→ **Collected data entries**:
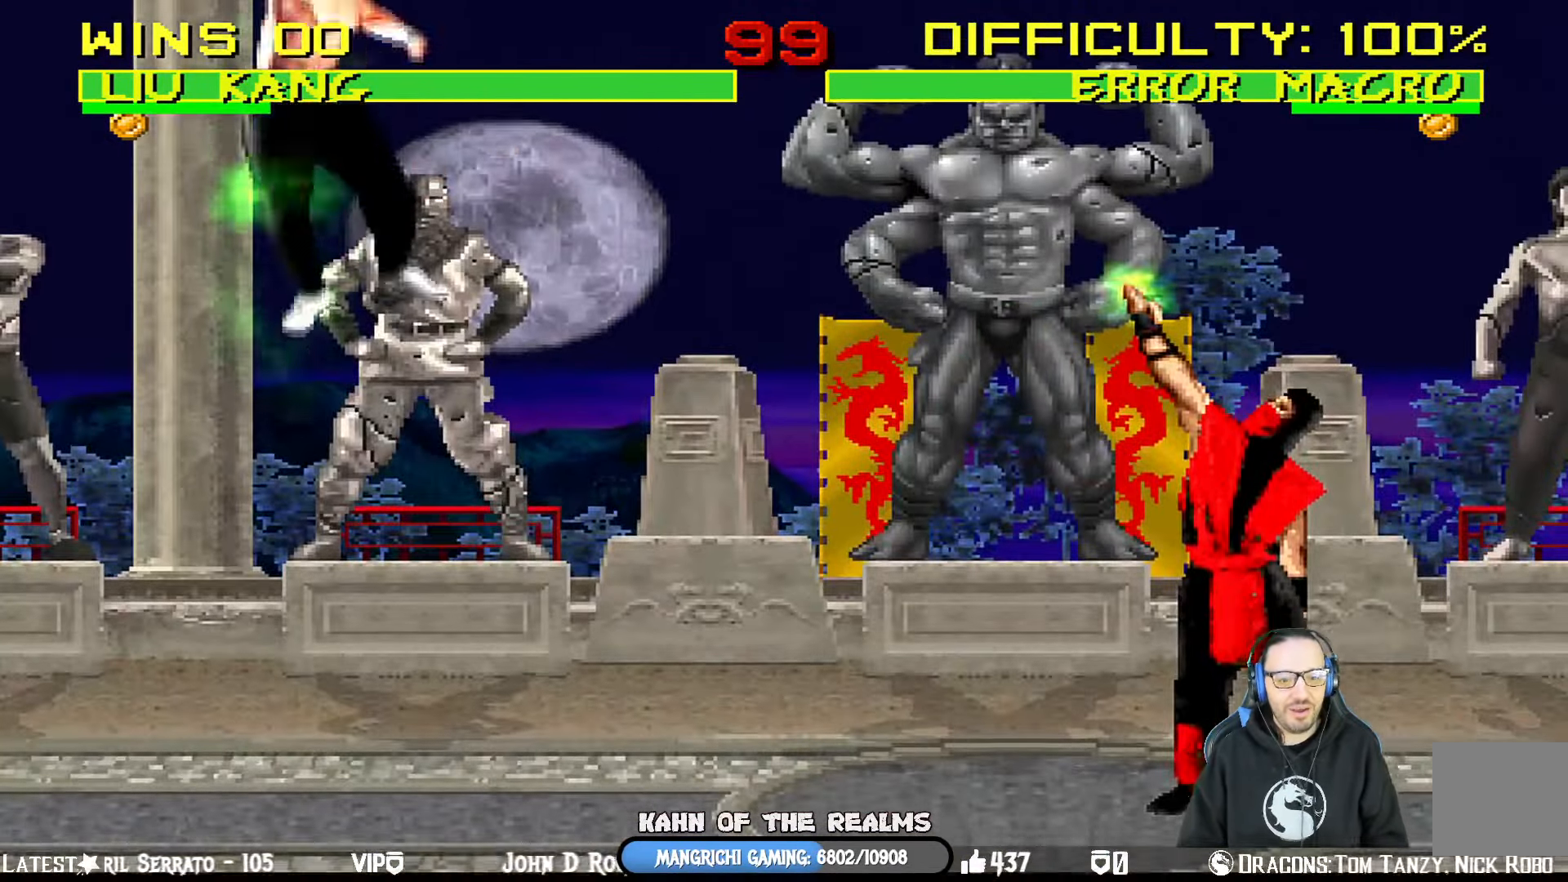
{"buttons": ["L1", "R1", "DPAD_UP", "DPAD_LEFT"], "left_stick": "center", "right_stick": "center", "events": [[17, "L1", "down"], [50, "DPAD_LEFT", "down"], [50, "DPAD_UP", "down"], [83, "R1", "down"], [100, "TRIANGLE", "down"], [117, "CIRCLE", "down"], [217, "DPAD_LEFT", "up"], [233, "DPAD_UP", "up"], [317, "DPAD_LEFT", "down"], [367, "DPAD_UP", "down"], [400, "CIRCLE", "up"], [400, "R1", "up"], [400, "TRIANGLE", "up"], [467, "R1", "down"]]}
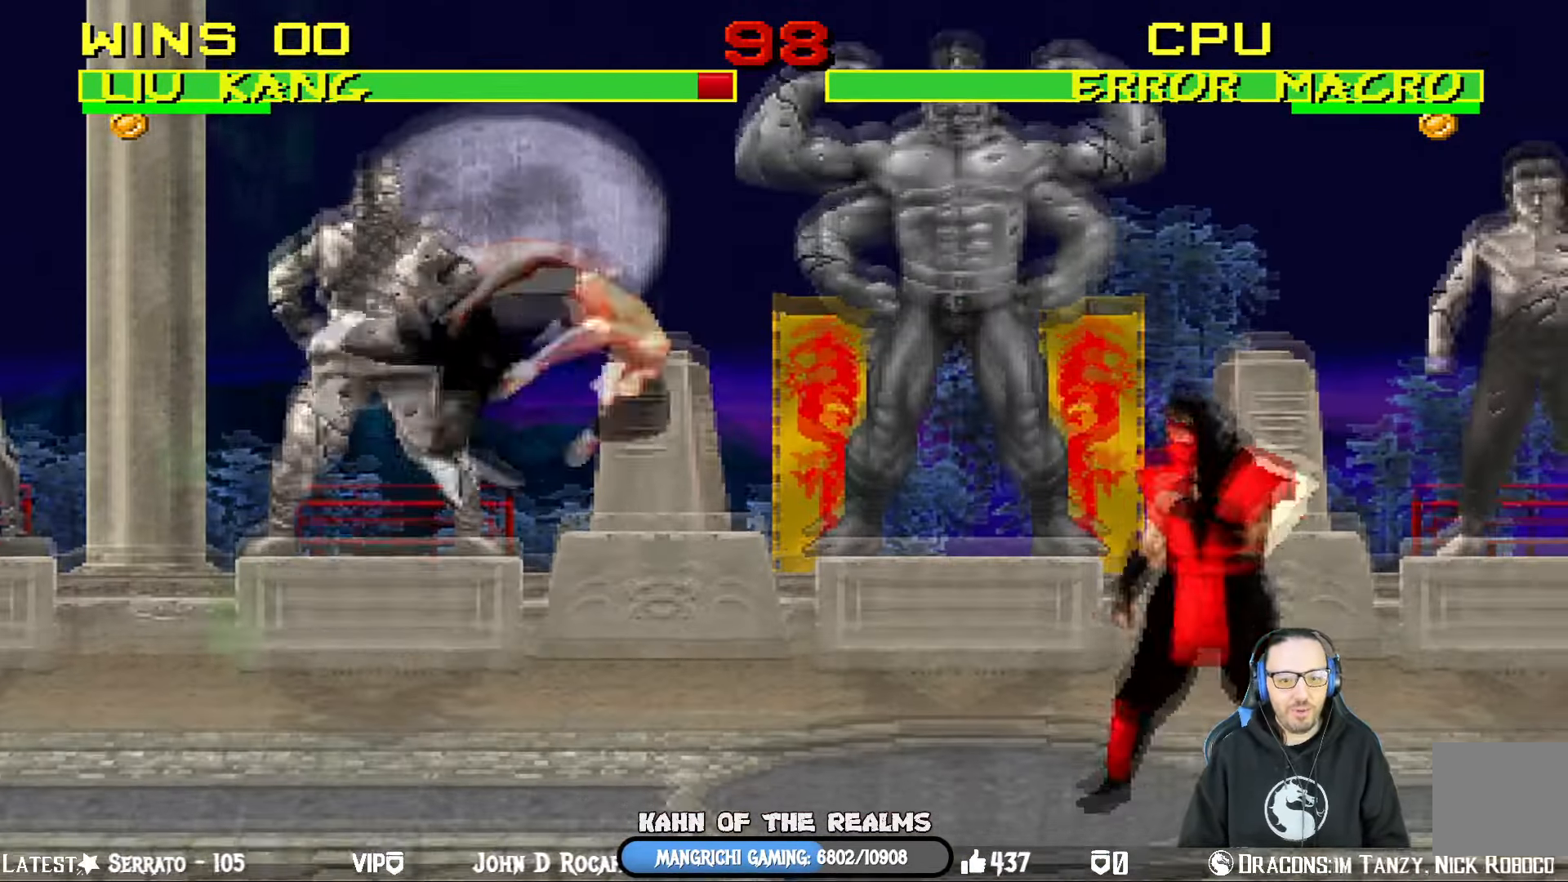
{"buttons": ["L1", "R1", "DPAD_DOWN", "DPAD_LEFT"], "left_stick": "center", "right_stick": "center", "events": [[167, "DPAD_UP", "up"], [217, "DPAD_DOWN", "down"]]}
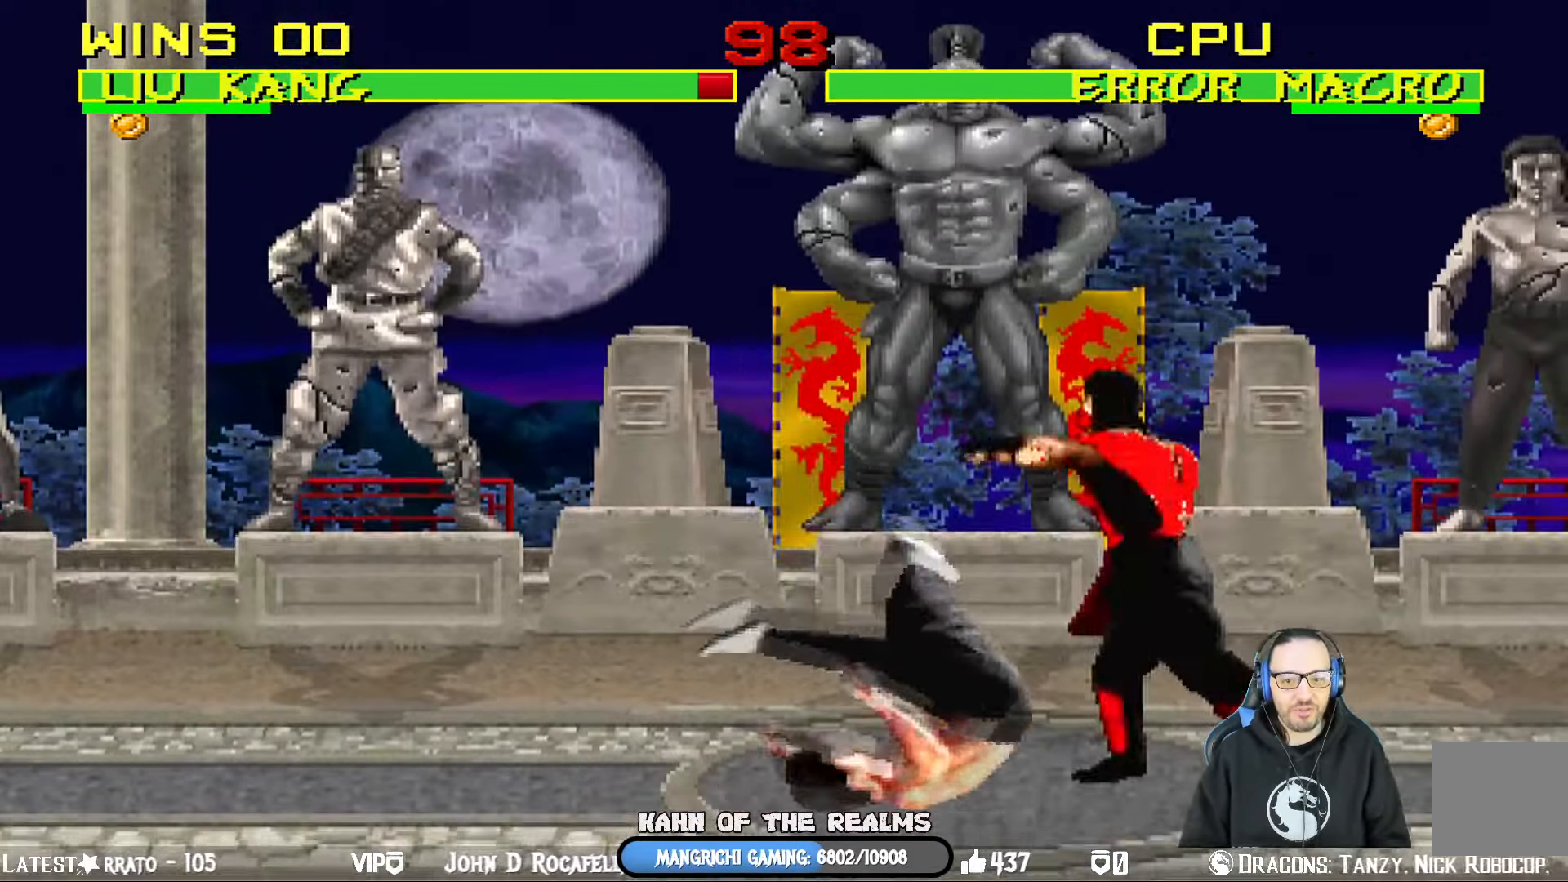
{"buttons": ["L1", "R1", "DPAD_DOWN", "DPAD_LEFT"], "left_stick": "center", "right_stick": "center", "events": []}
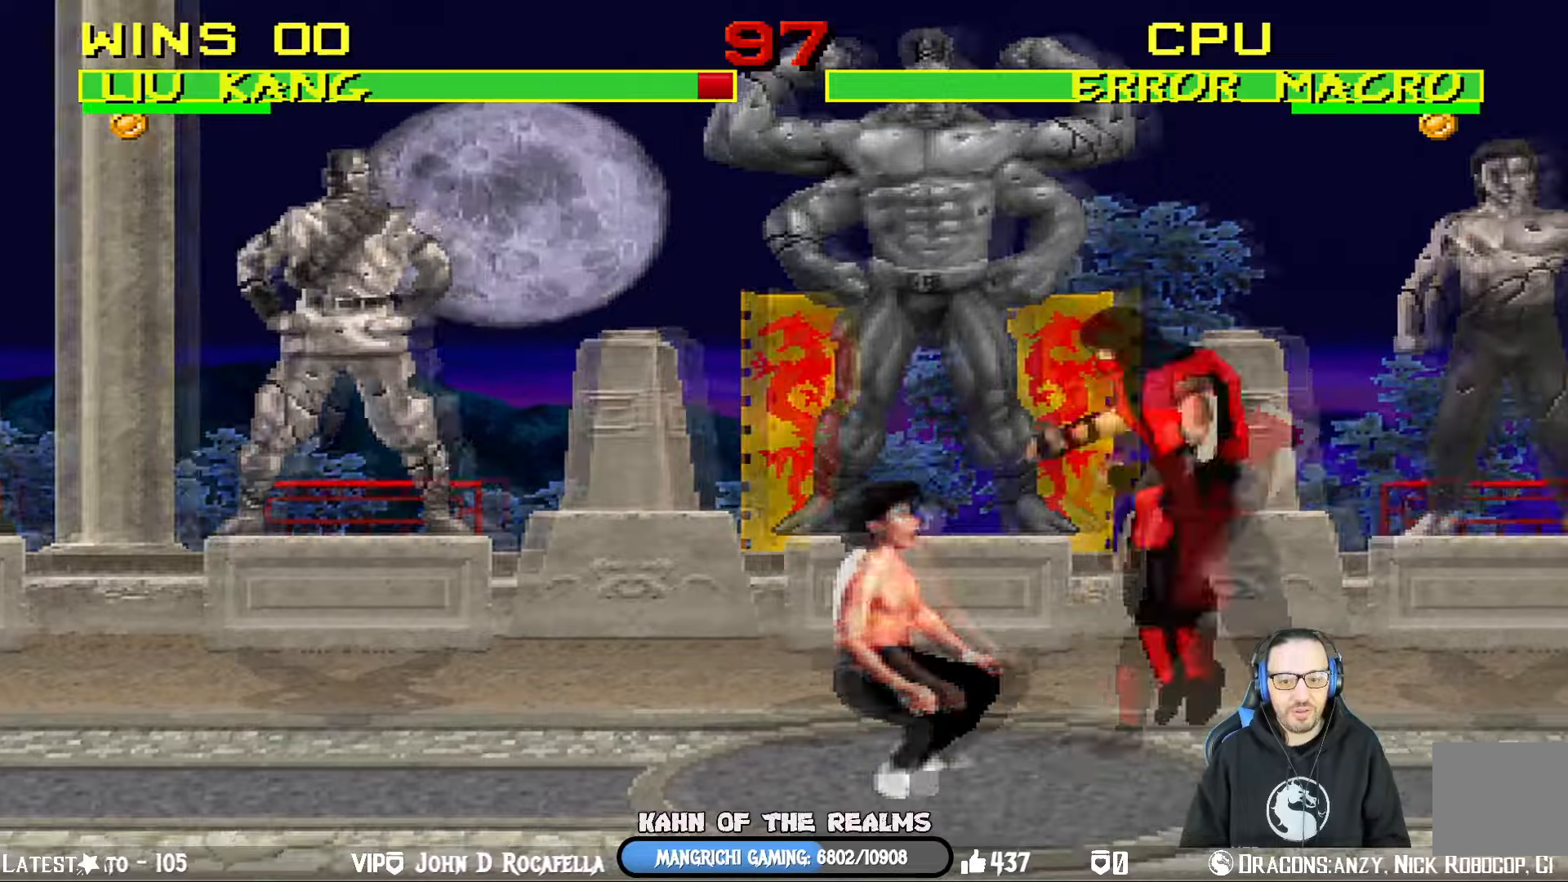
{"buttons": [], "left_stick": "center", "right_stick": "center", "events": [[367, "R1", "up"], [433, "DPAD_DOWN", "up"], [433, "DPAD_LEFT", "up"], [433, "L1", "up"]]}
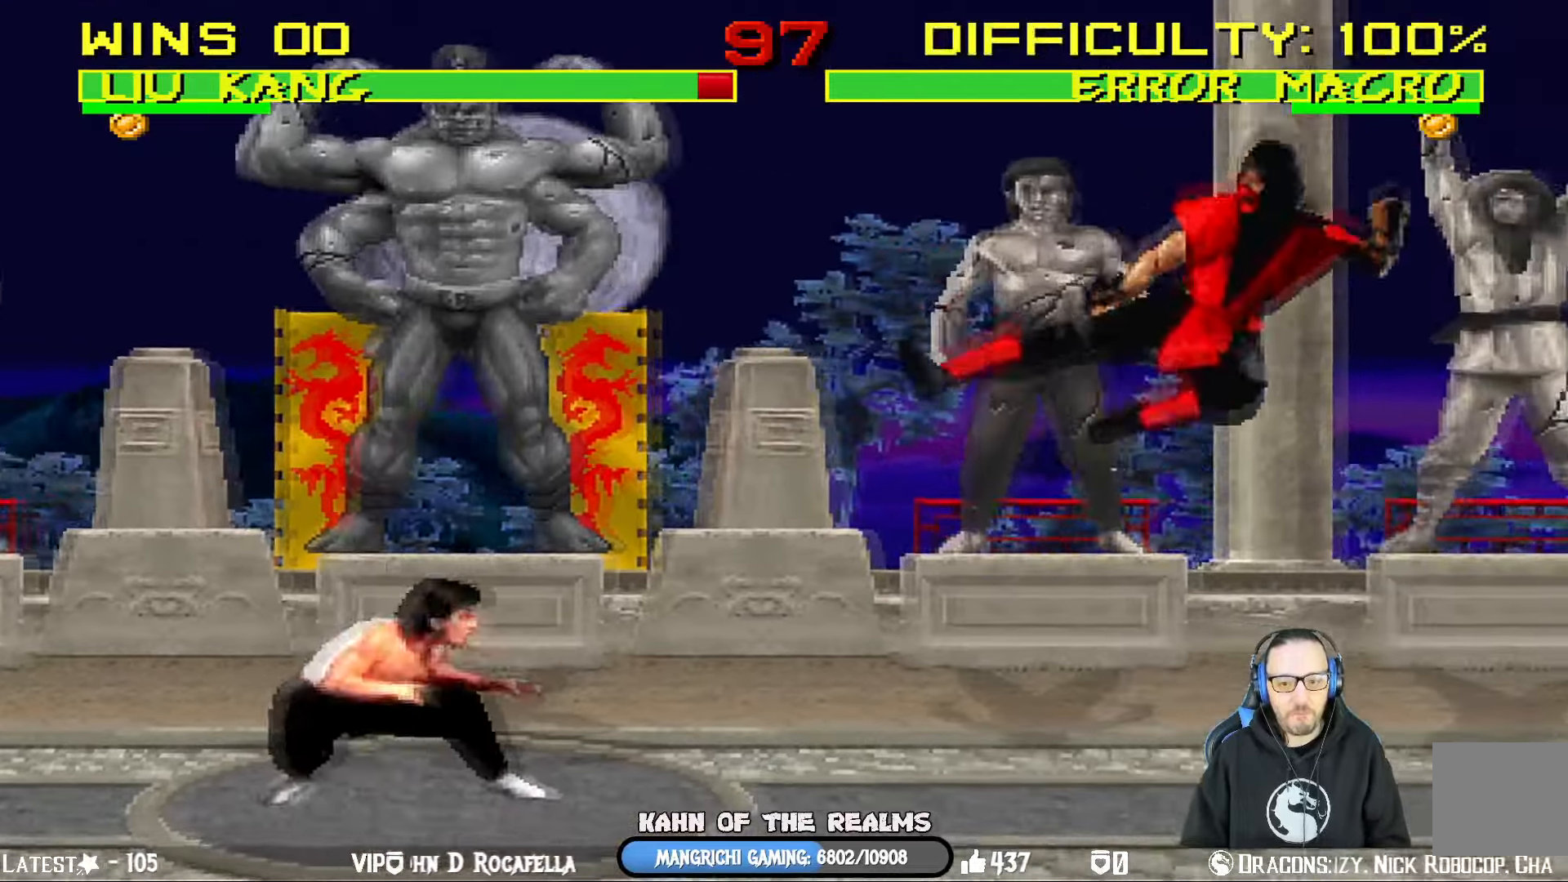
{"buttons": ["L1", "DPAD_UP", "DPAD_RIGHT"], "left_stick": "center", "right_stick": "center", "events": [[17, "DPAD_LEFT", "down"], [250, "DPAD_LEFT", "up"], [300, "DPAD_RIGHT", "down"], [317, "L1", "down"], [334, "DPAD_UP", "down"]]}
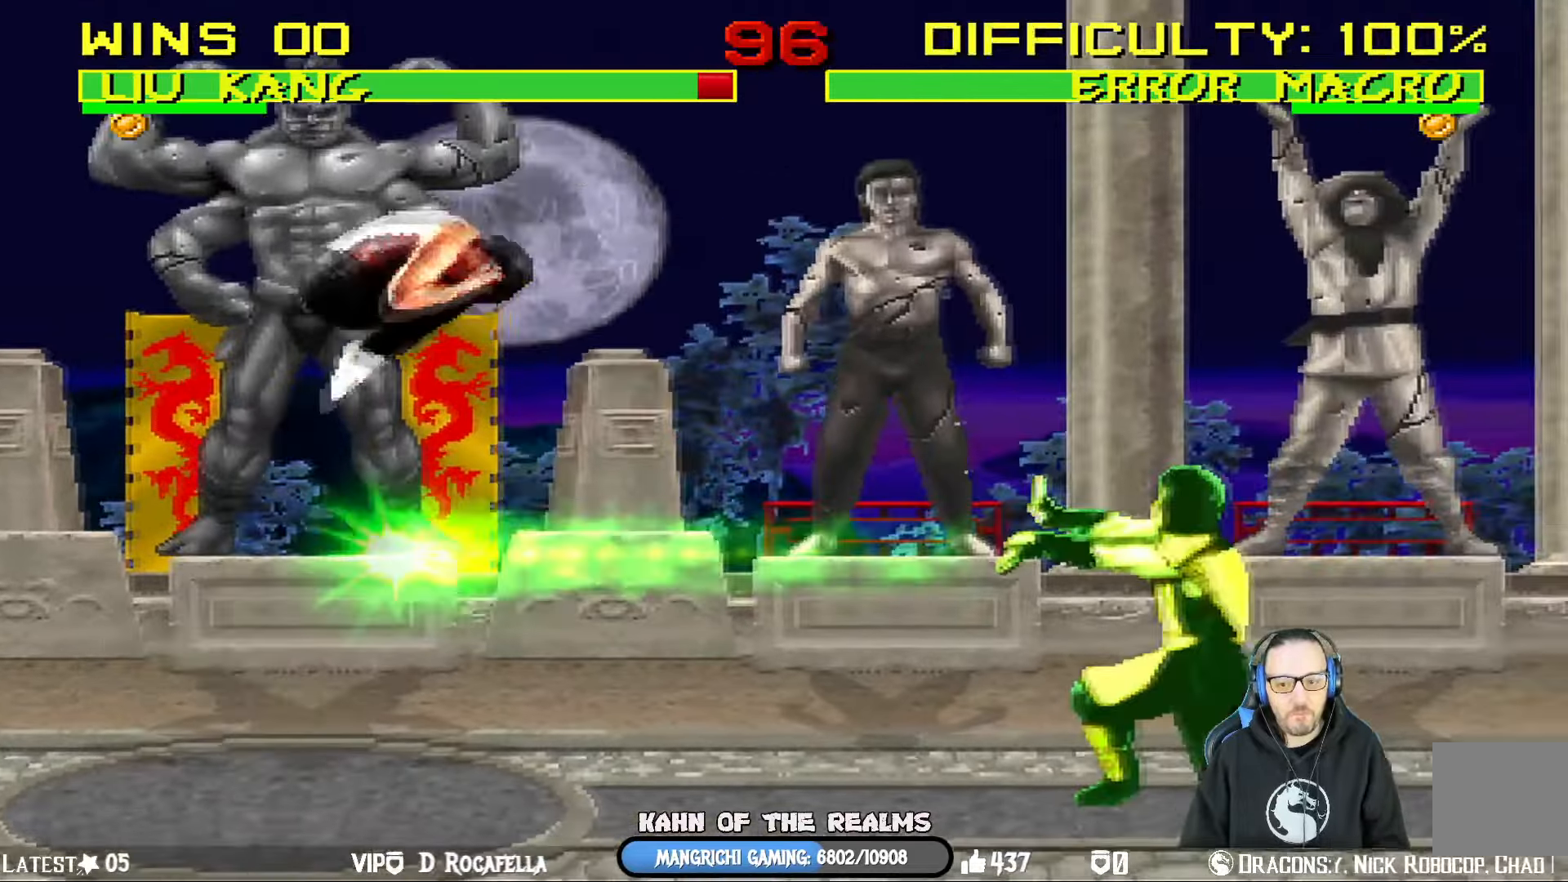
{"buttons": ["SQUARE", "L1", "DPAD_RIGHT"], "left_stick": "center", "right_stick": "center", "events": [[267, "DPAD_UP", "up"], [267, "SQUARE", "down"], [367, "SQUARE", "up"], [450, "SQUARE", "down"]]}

→ **Problem requirements**: With all pictures omitted, repeat every record above word for word.

→ **Solution to this exercise**:
{"buttons": ["L1", "R1", "DPAD_UP", "DPAD_LEFT"], "left_stick": "center", "right_stick": "center", "events": [[17, "L1", "down"], [50, "DPAD_LEFT", "down"], [50, "DPAD_UP", "down"], [83, "R1", "down"], [100, "TRIANGLE", "down"], [117, "CIRCLE", "down"], [217, "DPAD_LEFT", "up"], [233, "DPAD_UP", "up"], [317, "DPAD_LEFT", "down"], [367, "DPAD_UP", "down"], [400, "CIRCLE", "up"], [400, "R1", "up"], [400, "TRIANGLE", "up"], [467, "R1", "down"]]}
{"buttons": ["L1", "R1", "DPAD_DOWN", "DPAD_LEFT"], "left_stick": "center", "right_stick": "center", "events": [[167, "DPAD_UP", "up"], [217, "DPAD_DOWN", "down"]]}
{"buttons": ["L1", "R1", "DPAD_DOWN", "DPAD_LEFT"], "left_stick": "center", "right_stick": "center", "events": []}
{"buttons": [], "left_stick": "center", "right_stick": "center", "events": [[367, "R1", "up"], [433, "DPAD_DOWN", "up"], [433, "DPAD_LEFT", "up"], [433, "L1", "up"]]}
{"buttons": ["L1", "DPAD_UP", "DPAD_RIGHT"], "left_stick": "center", "right_stick": "center", "events": [[17, "DPAD_LEFT", "down"], [250, "DPAD_LEFT", "up"], [300, "DPAD_RIGHT", "down"], [317, "L1", "down"], [334, "DPAD_UP", "down"]]}
{"buttons": ["SQUARE", "L1", "DPAD_RIGHT"], "left_stick": "center", "right_stick": "center", "events": [[267, "DPAD_UP", "up"], [267, "SQUARE", "down"], [367, "SQUARE", "up"], [450, "SQUARE", "down"]]}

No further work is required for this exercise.